Top of AVAILABLE DATA

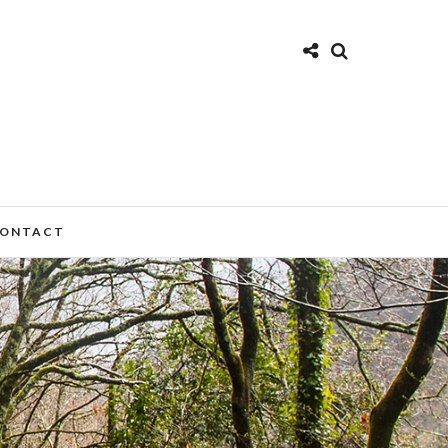
ONTACT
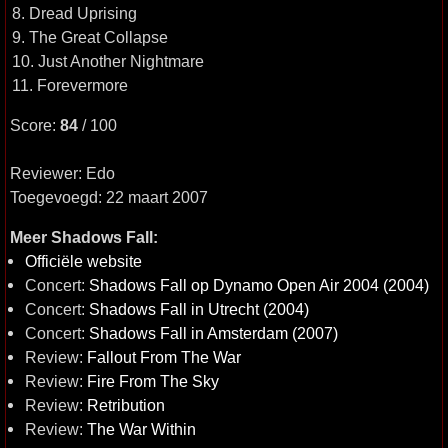
8. Dread Uprising
9. The Great Collapse
10. Just Another Nightmare
11. Forevermore
Score:
84
/ 100
Reviewer: Edo
Toegevoegd: 22 maart 2007
Meer Shadows Fall:
Officiële website
Concert:
Shadows Fall op Dynamo Open Air 2004 (2004)
Concert:
Shadows Fall in Utrecht (2004)
Concert:
Shadows Fall in Amsterdam (2007)
Review:
Fallout From The War
Review:
Fire From The Sky
Review:
Retribution
Review:
The War Within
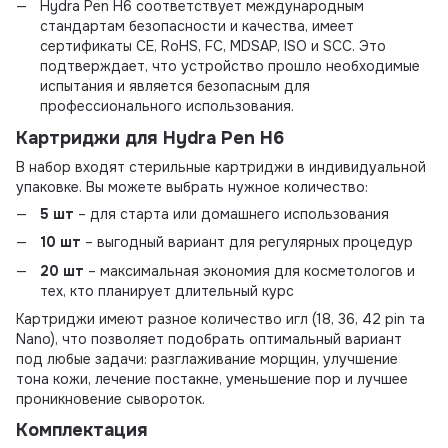
Hydra Pen H6 соответствует международным
стандартам безопасности и качества, имеет
сертификаты CE, RoHS, FC, MDSAP, ISO и SCC. Это
подтверждает, что устройство прошло необходимые
испытания и является безопасным для
профессионального использования.
Картриджи для
Hydra Pen H6
В набор входят стерильные картриджи в индивидуальной
упаковке. Вы можете выбрать нужное количество:
5 шт
– для старта или домашнего использования
10 шт
– выгодный вариант для регулярных процедур
20 шт
– максимальная экономия для косметологов и
тех, кто планирует длительный курс
Картриджи имеют разное количество игл (18, 36, 42 pin та
Nano), что позволяет подобрать оптимальный вариант
под любые задачи: разглаживание морщин, улучшение
тона кожи, лечение постакне, уменьшение пор и лучшее
проникновение сывороток.
Комплектация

Bottom of AVAILABLE DATA

▸ EXERCISE GOAL:
Exact copy, no pictures. Write out the lines in the entries above, starting with the line with "Shadows Fall in Utrecht (2004)" and going on through the line with "Картриджи для", keeping both.

▸ WRITTEN SOLUTION:
Shadows Fall in Utrecht (2004)
Concert:
Shadows Fall in Amsterdam (2007)
Review:
Fallout From The War
Review:
Fire From The Sky
Review:
Retribution
Review:
The War Within
Hydra Pen H6 соответствует международным
стандартам безопасности и качества, имеет
сертификаты CE, RoHS, FC, MDSAP, ISO и SCC. Это
подтверждает, что устройство прошло необходимые
испытания и является безопасным для
профессионального использования.
Картриджи для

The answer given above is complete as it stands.